**What to produce**
Repeat the data exactly as given below, dropping every picture.

**Given information**
◆ ◆ ◆ ◆

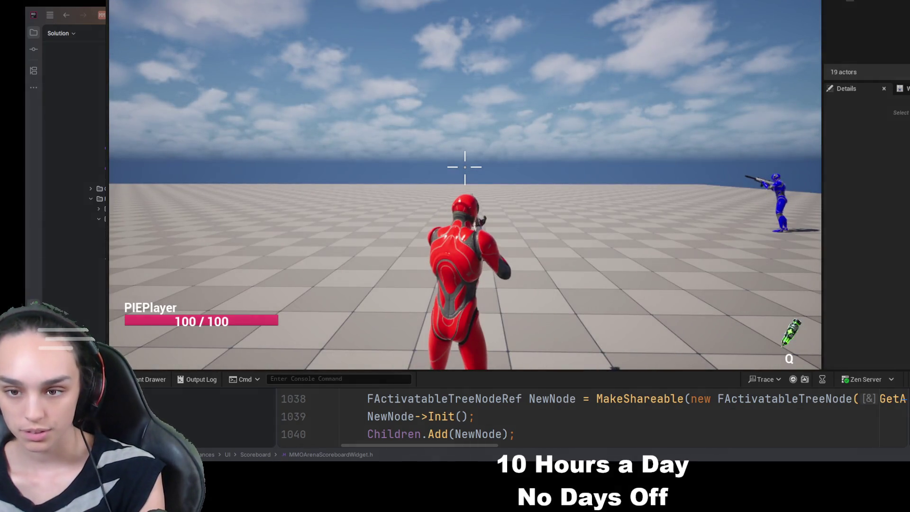
Show the in-game scoreboard, then stop the play session to return to WBP_Scoreboard
key("Tab")
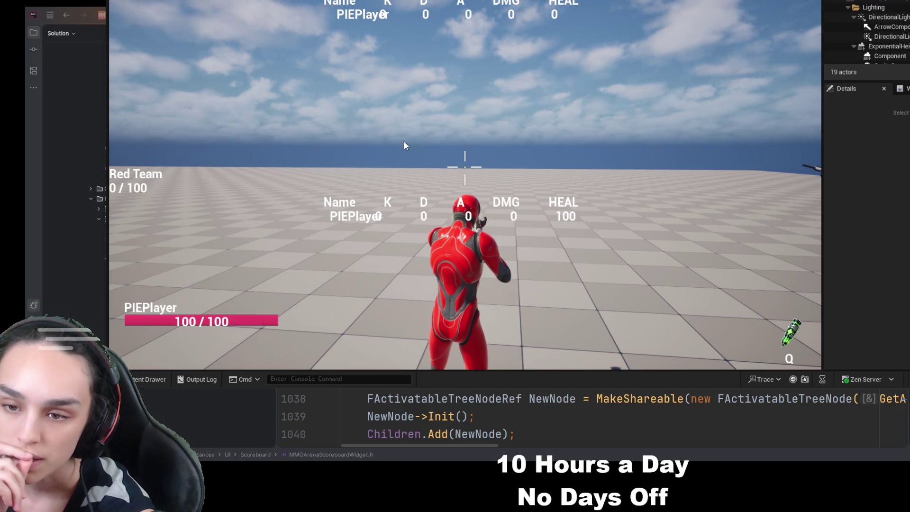
left_click(405, 142)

◆ ◆ ◆ ◆

**Answer area**
Show the in-game scoreboard, then stop the play session to return to WBP_Scoreboard
key("Tab")
left_click(405, 142)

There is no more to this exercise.